Victorian developers hit the big time with mobile games Crossy Road and Disney Crossy Road
'We thought it might take off, but we didn't know until after release just how well it would connect,' says Andy Sum. 'We were blown away.'
Andy and his business partner Matt Hall launched a mobile game in November 2014 called Crossy Road. Within 90 days of its first release on iTunes, Crossy Road had hit the top of the download charts in every major territory around the globe, yielding $10 million in profits for its two Victorian developers. By July 2015, the game had received a million downloads; today the figure stands at over 120 million.
Reminiscent of the arcade game Frogger and inspired by the hit game Flappy Bird, Crossy Road is a game in which players must navigate their character across highways, train tracks and log-jammed rivers, all rendered in chunky, pixelated graphics. It is delightfully simple and highly addictive – a magic formula for mobile gaming success.
'We didn't put any barriers in place that meant you couldn't play again, so once you die, there are no pop ups and you don't have to pay to move to another level, it just keeps going. I think that the continuous play is what makes the game so addictive,' Andy explains.
Crossy Road was released under the moniker Hipster Whale, a newly formed business for Andy and Matt. It was the first project they developed together – over a 12 week period – after meeting at the Game Connect Asia Pacific conference in Melbourne, in 2013. Working from his Creswick home outside of Ballarat, Matt had already scored in the mobile gaming market with his one-man company Klicktock, releasing hit games such as ZONR, Little Things Forever and Doodle Find. Andy – fifteen years younger – was at an earlier stage of his career.
Prior to Crossy Road, Andy had been developing games for the PC platform, including a Steam-distributed game called Dungeon Dashers. In 2012, he received funding through Film Victoria which helped Andy to take Dungeon Dashers to the Game Developers' Conference (GDC) in San Francisco, the peak global event for the digital games industry. It was Andy's first excursion to GDC and he has returned every year since, most recently as part of a mission led by Creative Victoria.
'Film Victoria funding was essential in kicking off my career. I didn't know the industry was so big and there were so many opportunities out there before I went to GDC. Seeing your work in a global context is an important part of professional development, of making you competitive,' Andy says. 'We've got an amazing, growing scene here in Melbourne, but you're comparing your games against what other people are doing here and it's important to understand how you fit into an international ecosystem. When you see games as a global business of phenomenon, you start thinking differently, appealing to different audiences, and the potential market for your games expands.'
The response from both the local and international games sector has been equally impressive. Hipster Whale took out Studio of the Year at last year's Australian Game Developer Awards, and Andy was recently included in the Forbes '30 under 30' list, which features 600 of the world's most exciting young entrepreneurs and creative leaders, across 20 categories including games, music, sport, and science.

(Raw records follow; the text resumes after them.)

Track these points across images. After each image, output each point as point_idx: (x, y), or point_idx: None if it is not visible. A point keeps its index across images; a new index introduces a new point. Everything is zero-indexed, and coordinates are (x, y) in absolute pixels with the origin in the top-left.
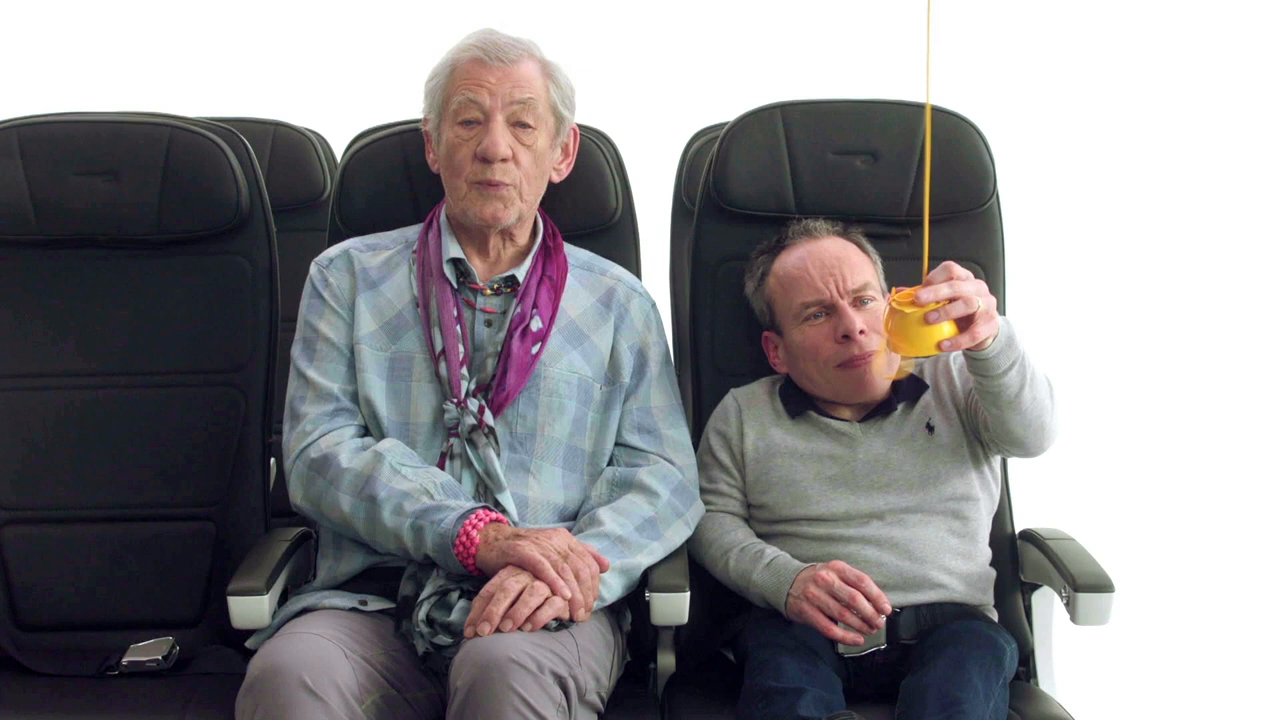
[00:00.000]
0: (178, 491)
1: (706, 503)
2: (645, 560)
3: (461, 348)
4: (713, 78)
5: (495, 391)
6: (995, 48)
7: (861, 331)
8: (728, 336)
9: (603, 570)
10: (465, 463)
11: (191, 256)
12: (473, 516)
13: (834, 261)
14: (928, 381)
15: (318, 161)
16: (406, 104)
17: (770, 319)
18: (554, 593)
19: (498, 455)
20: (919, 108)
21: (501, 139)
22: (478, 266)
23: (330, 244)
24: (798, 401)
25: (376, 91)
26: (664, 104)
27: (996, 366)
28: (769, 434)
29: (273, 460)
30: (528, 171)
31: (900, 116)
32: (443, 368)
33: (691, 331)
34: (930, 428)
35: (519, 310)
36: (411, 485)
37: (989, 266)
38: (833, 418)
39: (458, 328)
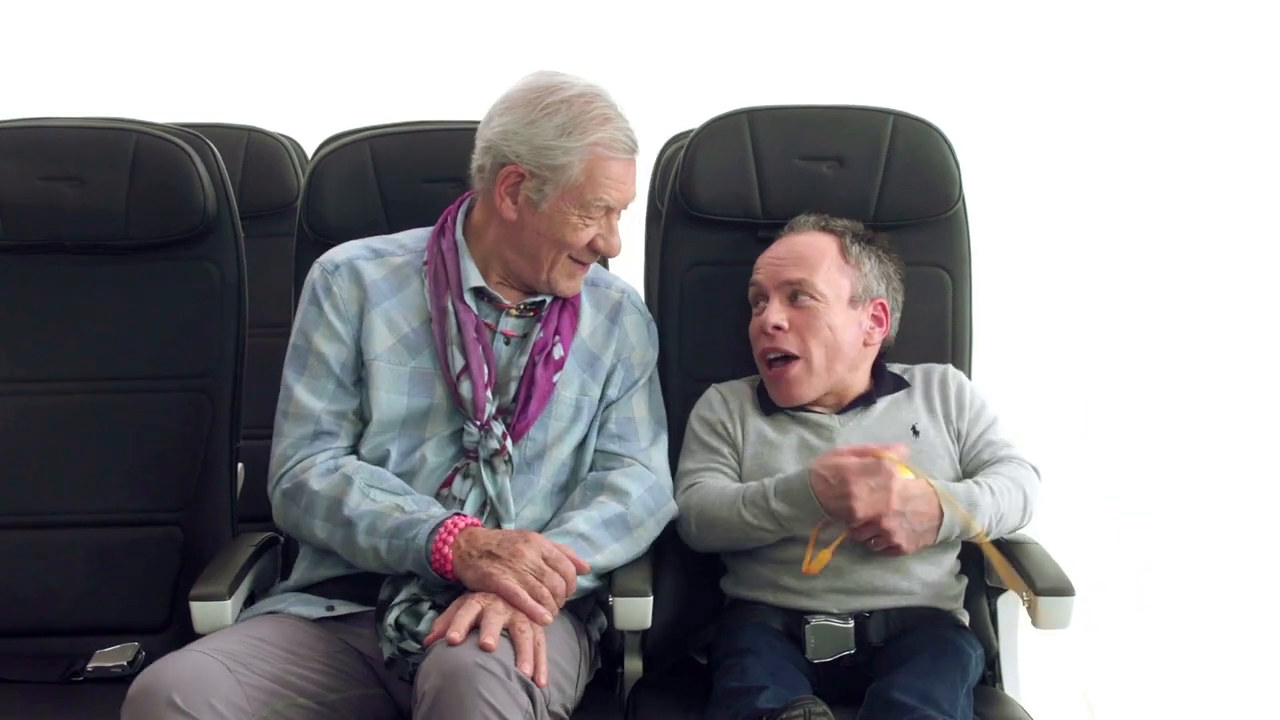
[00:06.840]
0: (145, 497)
1: (697, 480)
2: (604, 560)
3: (486, 369)
4: (689, 84)
5: (517, 418)
6: (962, 54)
7: (777, 327)
8: (695, 341)
9: (581, 573)
10: (477, 483)
11: (159, 262)
12: (442, 530)
13: (785, 253)
14: (916, 388)
15: (291, 167)
16: (381, 108)
17: None
18: (535, 621)
19: (510, 480)
20: (885, 113)
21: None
22: (501, 290)
23: (299, 250)
24: (770, 397)
25: (352, 97)
26: (639, 110)
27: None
28: (750, 426)
29: (240, 466)
30: None
31: (866, 122)
32: (464, 387)
33: (660, 336)
34: (915, 431)
35: (542, 335)
36: (381, 505)
37: (955, 271)
38: (808, 410)
39: (480, 349)
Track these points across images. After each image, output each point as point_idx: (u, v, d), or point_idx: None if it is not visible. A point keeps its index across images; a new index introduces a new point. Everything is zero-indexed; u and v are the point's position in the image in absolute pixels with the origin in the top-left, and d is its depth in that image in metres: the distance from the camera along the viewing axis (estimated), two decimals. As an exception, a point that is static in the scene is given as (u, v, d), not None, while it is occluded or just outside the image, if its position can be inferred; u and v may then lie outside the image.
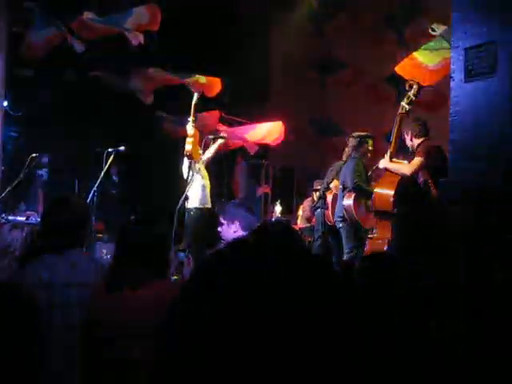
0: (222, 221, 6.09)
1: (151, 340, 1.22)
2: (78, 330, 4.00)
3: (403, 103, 8.41)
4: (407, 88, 8.52)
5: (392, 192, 8.13)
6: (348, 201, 9.46)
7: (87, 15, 11.35)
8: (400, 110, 8.41)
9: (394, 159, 8.40)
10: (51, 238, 4.24)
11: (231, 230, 5.99)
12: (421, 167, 8.09)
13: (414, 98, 8.39)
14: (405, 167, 8.24)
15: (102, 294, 3.94)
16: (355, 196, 9.42)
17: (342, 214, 9.45)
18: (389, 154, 8.38)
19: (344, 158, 9.97)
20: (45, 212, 4.43)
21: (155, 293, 3.78)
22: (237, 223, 6.01)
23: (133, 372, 3.68)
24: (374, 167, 9.13)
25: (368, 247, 8.25)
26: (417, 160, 8.12)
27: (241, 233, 5.88)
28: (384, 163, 8.41)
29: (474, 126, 6.12)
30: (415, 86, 8.45)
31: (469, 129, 6.18)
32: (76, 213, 4.32)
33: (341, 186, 9.68)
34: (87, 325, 3.92)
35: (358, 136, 9.76)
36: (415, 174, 8.17)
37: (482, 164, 5.96)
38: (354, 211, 9.38)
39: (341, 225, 9.50)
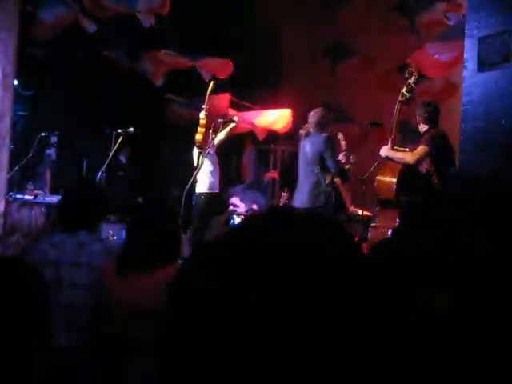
0: (239, 203, 6.08)
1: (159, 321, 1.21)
2: (82, 309, 4.03)
3: (403, 90, 8.34)
4: (407, 75, 8.45)
5: (394, 180, 8.08)
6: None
7: (100, -6, 11.34)
8: (400, 98, 8.34)
9: (396, 147, 8.33)
10: (68, 216, 4.27)
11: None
12: (424, 156, 7.99)
13: (413, 86, 8.32)
14: (408, 156, 8.14)
15: (114, 278, 3.97)
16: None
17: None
18: (390, 141, 8.30)
19: None
20: (68, 190, 4.44)
21: (166, 276, 3.79)
22: (255, 206, 6.02)
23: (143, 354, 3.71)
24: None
25: (371, 235, 8.20)
26: (421, 148, 8.02)
27: None
28: (385, 151, 8.32)
29: (486, 115, 6.09)
30: (415, 74, 8.39)
31: (481, 118, 6.15)
32: (98, 198, 4.36)
33: None
34: (100, 308, 3.96)
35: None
36: (418, 162, 8.08)
37: (494, 154, 5.94)
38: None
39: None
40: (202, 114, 10.58)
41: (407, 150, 8.36)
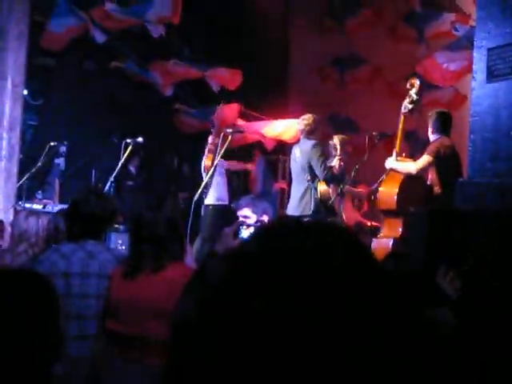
0: (250, 214, 6.07)
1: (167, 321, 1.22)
2: (92, 319, 4.06)
3: (405, 102, 8.32)
4: (408, 86, 8.43)
5: (396, 190, 8.07)
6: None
7: (109, 5, 11.36)
8: (403, 110, 8.33)
9: (399, 158, 8.32)
10: (75, 227, 4.28)
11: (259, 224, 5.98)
12: (427, 166, 7.96)
13: (415, 97, 8.30)
14: (410, 165, 8.13)
15: (120, 280, 4.03)
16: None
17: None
18: (394, 153, 8.29)
19: None
20: (77, 200, 4.45)
21: (172, 274, 3.89)
22: (266, 217, 6.01)
23: (152, 351, 3.78)
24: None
25: (375, 246, 8.18)
26: (423, 158, 8.01)
27: None
28: (390, 163, 8.30)
29: (495, 126, 6.09)
30: (416, 85, 8.37)
31: (489, 129, 6.14)
32: (107, 208, 4.37)
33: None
34: (107, 310, 4.00)
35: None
36: (421, 172, 8.06)
37: (503, 164, 5.93)
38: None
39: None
40: (211, 139, 10.57)
41: (409, 160, 8.36)
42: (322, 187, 9.10)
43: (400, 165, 8.21)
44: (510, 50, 6.13)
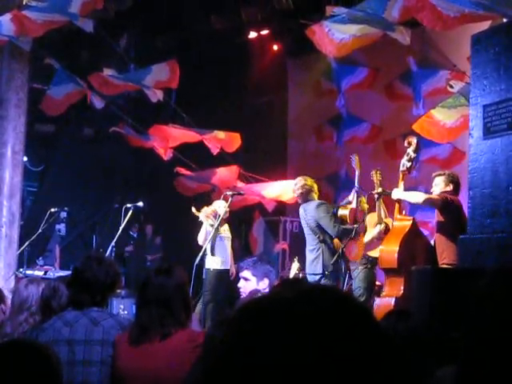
0: (250, 277, 6.03)
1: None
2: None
3: (403, 160, 8.36)
4: (406, 145, 8.47)
5: (396, 248, 8.06)
6: None
7: (107, 72, 11.48)
8: (401, 168, 8.36)
9: (399, 216, 8.37)
10: (79, 294, 4.27)
11: (260, 287, 5.94)
12: (435, 202, 7.99)
13: (413, 155, 8.35)
14: (419, 195, 8.15)
15: (127, 347, 4.00)
16: None
17: None
18: (401, 185, 8.30)
19: None
20: (78, 268, 4.44)
21: (178, 342, 3.86)
22: (266, 280, 5.97)
23: None
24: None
25: (377, 305, 8.13)
26: (434, 195, 8.06)
27: (268, 290, 5.83)
28: (397, 194, 8.29)
29: (493, 182, 6.11)
30: (414, 143, 8.41)
31: (488, 186, 6.16)
32: (109, 274, 4.37)
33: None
34: (113, 378, 3.96)
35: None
36: (429, 203, 8.09)
37: (502, 220, 5.93)
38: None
39: None
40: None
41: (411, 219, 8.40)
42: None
43: (407, 195, 8.20)
44: (505, 106, 6.18)
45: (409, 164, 8.32)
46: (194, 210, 10.77)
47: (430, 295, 5.83)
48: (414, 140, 8.47)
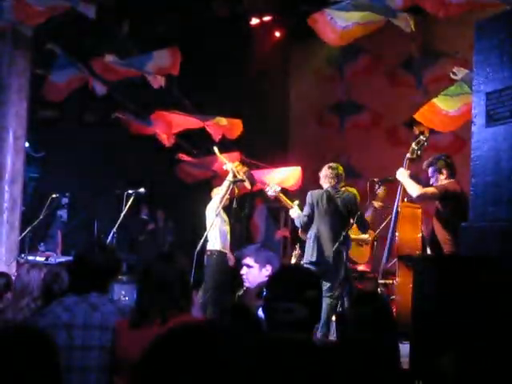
0: (252, 264, 6.03)
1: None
2: (94, 371, 4.04)
3: (414, 146, 8.34)
4: (417, 133, 8.47)
5: (419, 235, 8.11)
6: None
7: (108, 57, 11.44)
8: (410, 155, 8.34)
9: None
10: (80, 280, 4.29)
11: (263, 274, 5.95)
12: (430, 196, 7.99)
13: (425, 144, 8.35)
14: (415, 188, 8.07)
15: (127, 332, 4.03)
16: None
17: None
18: (406, 163, 8.29)
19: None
20: (80, 253, 4.47)
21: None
22: (269, 267, 5.97)
23: None
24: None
25: (397, 295, 8.12)
26: (430, 188, 8.05)
27: None
28: (401, 174, 8.26)
29: (496, 170, 6.09)
30: (425, 132, 8.42)
31: (490, 173, 6.14)
32: (110, 260, 4.39)
33: None
34: (114, 363, 4.01)
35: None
36: (421, 199, 8.08)
37: (504, 209, 5.92)
38: None
39: None
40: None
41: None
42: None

Crossy Road is Andy's first mobile game and its unique 'monetisation' model is informed by his experience with PC Games. Most free-to-play mobile games generate income via invasive pop-up banners or require payments for players to advance to higher levels, where players trade real money for virtual currency. Crossy Road expenses are capped and very transparent – you can play endlessly for free or pay a dollar per character for each new character you choose to unlock.
'I was playing a PC game called Dota 2 and in that you can only buy cosmetic items like a costume or a hat, and I was particularly inspired by that,' Andy explains. 'Matt's experience came from mobile, but he didn't like virtual currency. He's got kids and finds that virtual currency creates a false perception of value.'
The runaway success of Crossy Road illustrates how happy end-users are with the model that Andy and Matt developed, and media commentators have been quick to add their applause.
'The fact that the developer, Hipster Whale, is that considerate makes me want to support them,' wrote Jenni Lader in Technology Tell. 'More free-to-play developers should be as considerate when creating their games.'
'We didn't think we would make a lot of money, we just hoped to have enough to fund the development of other games,' Andy says. 'But it turns out that players are happy to support Crossy Road, so our experiment has been a success. It's opened a lot of doors for us, creatively and commercially. We've got a model that makes our players happy and generates a massive return.'
That massive return looks set to be shared by global entertainment giant Disney, which recently joined forces with Hipster Whale, to create the mobile game Disney Crossy Road. A fresh spin on Crossy Road, the new game features almost 150 Disney and Pixar characters in a never-ending 8-bit adventure, taking inspiration from popular animations such as Toy Story, Inside Out and Tangled.
Tellingly, within 24 hours of being released on mobile devices, Disney Crossy Road was number one on the US iPad Chart, suggesting Andy and Matt have the makings of another global success on their hands.